Kieran Culkin Steps Out of Brother's Shadow

Sept. 19, 2002 -- Kieran Culkin won't be called Macaulay's little brother for too much longer.

With Igby Goes Down opening nationally this week, the younger Culkin is poised to step into the spotlight. Some critics, including ABCNEWS' Joel Siegel, are already hailing the movie as the next great coming-of-age film.

Culkin plays Igby Slocumb, a 17-year-old rich kid who bounces from one private school to the next. His mom is a controlling, pill-popping tyrant. His earliest trauma is watching the meltdown that led to his father being committed.

Igby is carted off to a different sort of institution — a military academy — where fellow cadets cast him as an oddball and pummel him in the latrine with broomsticks, chanting "Igby goes down."

That's when Igby decides his only hope for survival is to run away, and suddenly he becomes an updated version of Holden Caulfield in J.D. Salinger's The Catcher in the Rye.

"Igby got to see how the world around his father kind of crushed him, at least through his eyes, and that's what's going to happen to him if he stays with his family," says Culkin.

The Secret Lives of Lost Toys

Soon he is hiding out in downtown Manhattan with his godfather's mistress and her grungy bohemian pal. "She's a dancer who doesn't dance, and her best friend is a painter who doesn't paint," says Igby. "It's like a boho version of Island of the Lost Toys."

Culkin's best moments are when Igby's dripping with contempt for his castrating mother, whom he refuses to call "mom."

Weighing several nicknames that seem apropos, Igby says, ""Heinous One' was a bit cumbersome, and 'Medea' was already taken."

"It's so twisted and it's so original," says Susan Sarandon, who plays authoritarian mom Mim Slocumb.

"If the kid in the end had succumbed and become a basket case, I wouldn't have been interested," she says. "I guess it's a little like American Beautiy in that the kids know so much more than the adults."

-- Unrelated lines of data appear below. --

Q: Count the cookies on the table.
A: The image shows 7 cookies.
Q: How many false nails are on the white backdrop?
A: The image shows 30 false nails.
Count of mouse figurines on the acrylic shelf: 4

Kieran Defends Culkin Clan

Culkin, who turns 20 later this month, is quick to shoot down any comparison between his family and Igby's, though that might be inevitable.

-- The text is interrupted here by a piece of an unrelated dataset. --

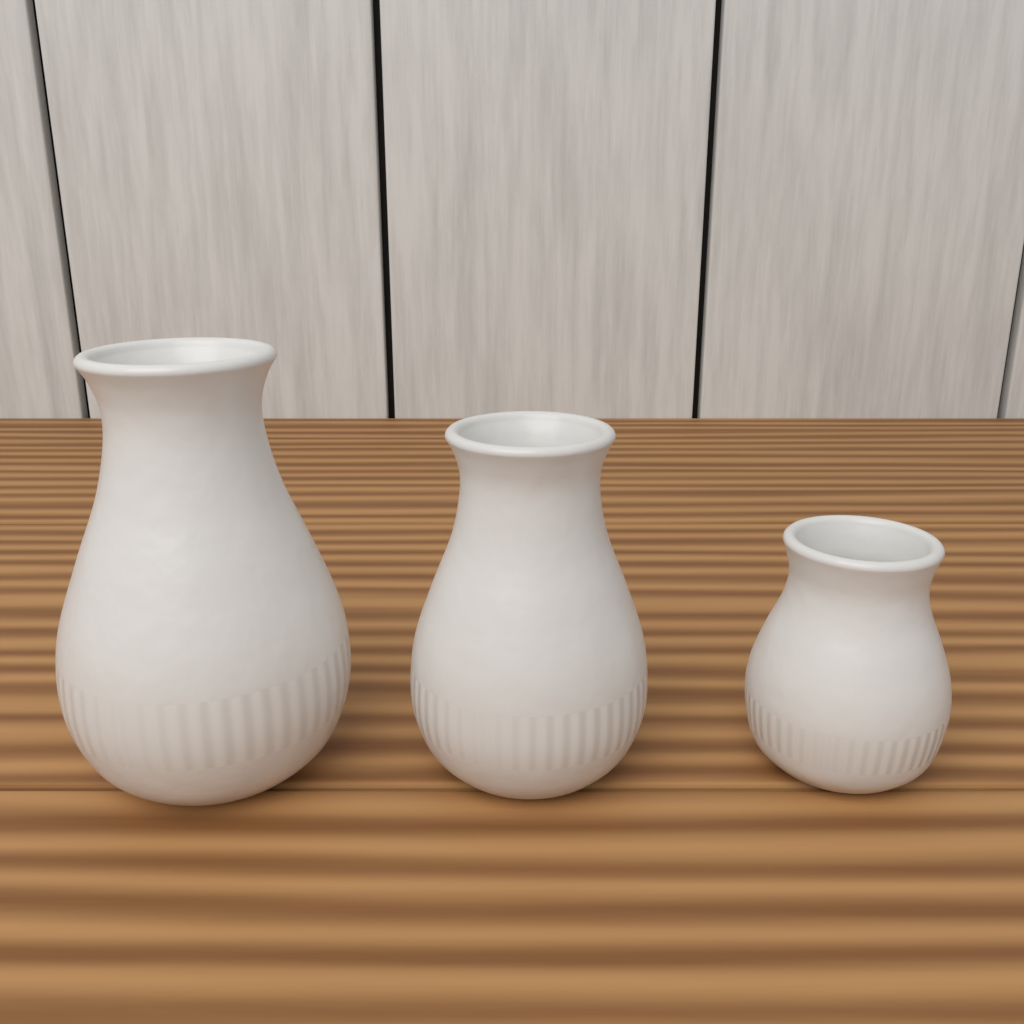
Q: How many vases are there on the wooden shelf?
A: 3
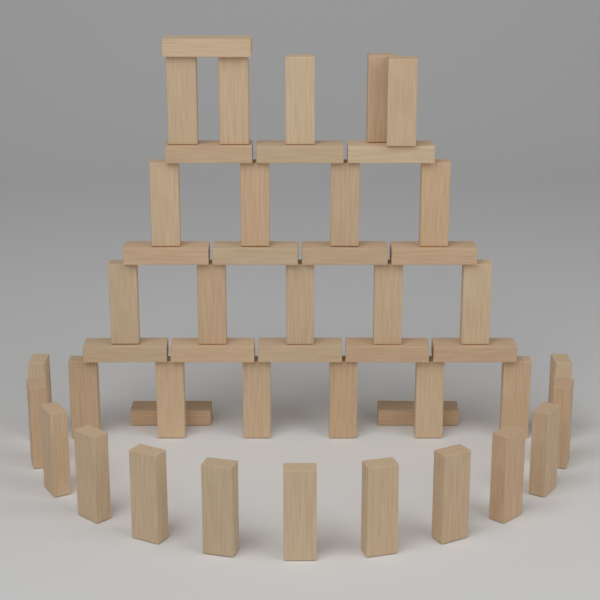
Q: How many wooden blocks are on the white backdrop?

Brother Macaulay's adorable scream in 1990's Home Alone transformed him into the most powerful child star since Shirley Temple. At his height, Macaulay was earning $8 million a picture, more than Richard Gere, but he went on to star in a string of flops, and seemingly morphed from a cute kid to a surly teen.

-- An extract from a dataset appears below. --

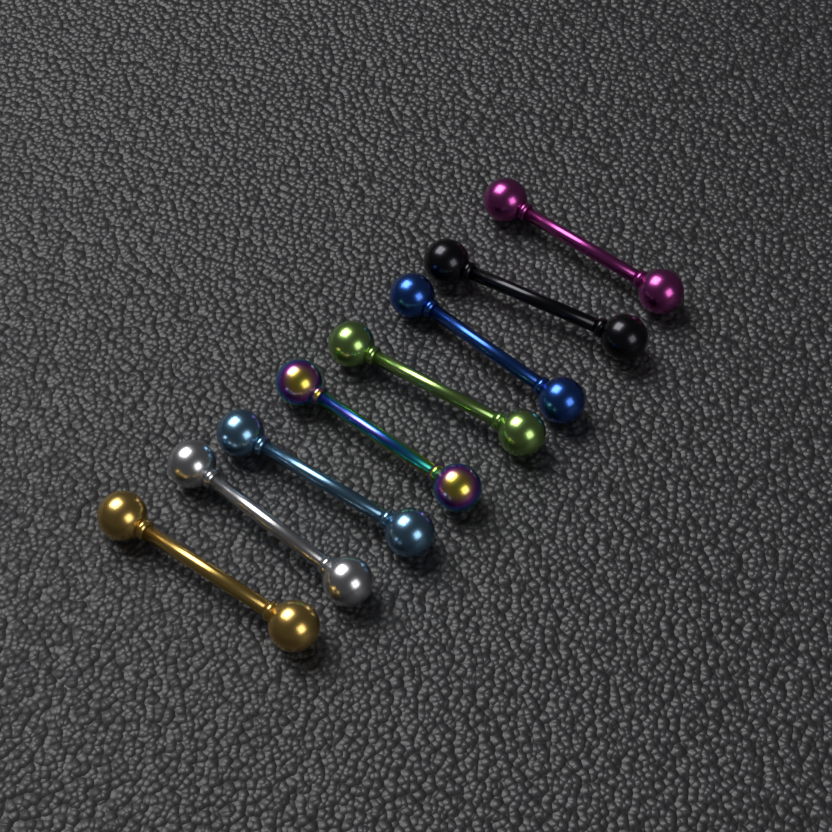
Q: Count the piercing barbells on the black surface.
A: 8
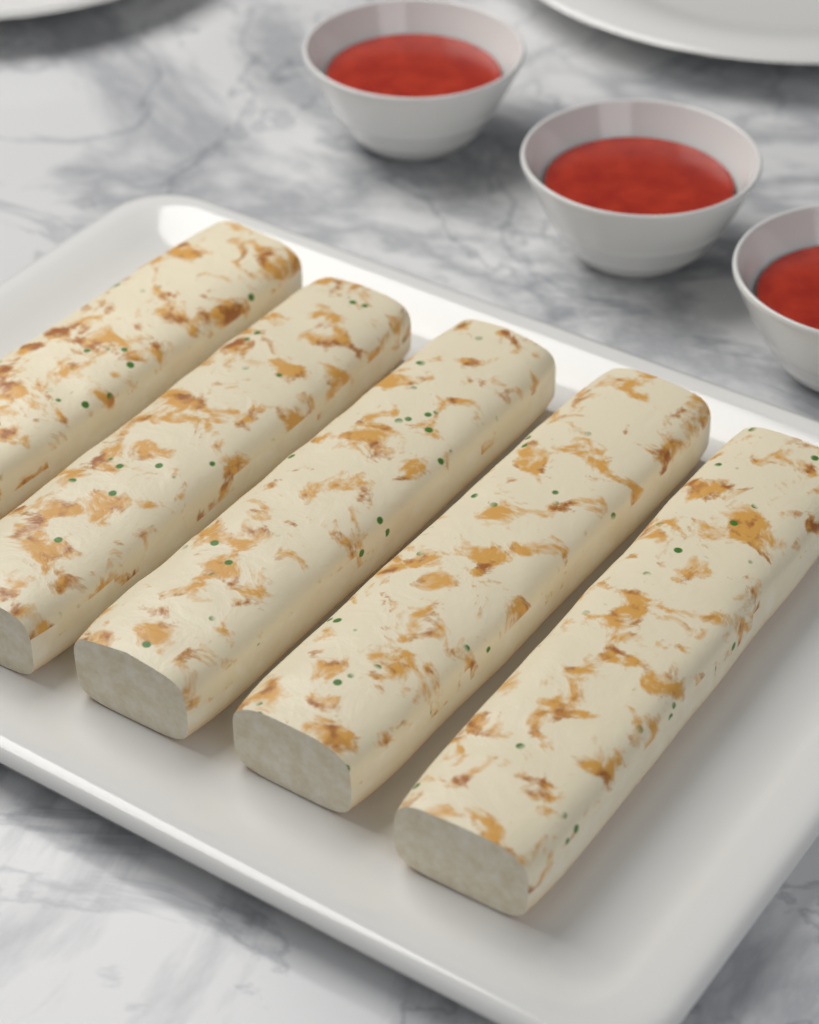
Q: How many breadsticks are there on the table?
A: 5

In 1995, his parents, who were never married, separated and started a contentious legal battle over the custody of their kids and Macaulay's fortune — once estimated at more than $50 million.

"I don't even get an allowance," Macaulay told reporters during that period. He reportedly scrawled graffiti in his father's New York apartment and described Michael Jackson's Neverland ranch as "the only place on earth where I feel absolutely, 100 percent comfortable." At the age of 18, Macaulay left home, marrying actress Rachel Miner. They split two years later.

But Macaulay, now 22, is mounting a bit of comeback, having received good reviews for his work on a British stage production of Madame Melville. He'll appear in Party Monster, his first starring role since the 1994 bomb Richie Rich.

Kieran's career has been slower to develop. After a bit part in Home Alone, he appeared in Father of the Bride in 1991 as Steve Martin's son, and went on to bigger roles in The Mighty and The Cider House Rules. Earlier this year, he appeared in The Dangerous Lives of Altar Boys.

The other Culkin children — Rory, Quinn, Christian, Shane and Dakota — have also had a go in show business, to a lesser extent. Rory appears as a young Igby in the new film.

Now, there seems to be peace in the Culkin clan. "We're very close and a lot of us are similar," Kieran told The Associated Press.

"There's a lot of love in my family."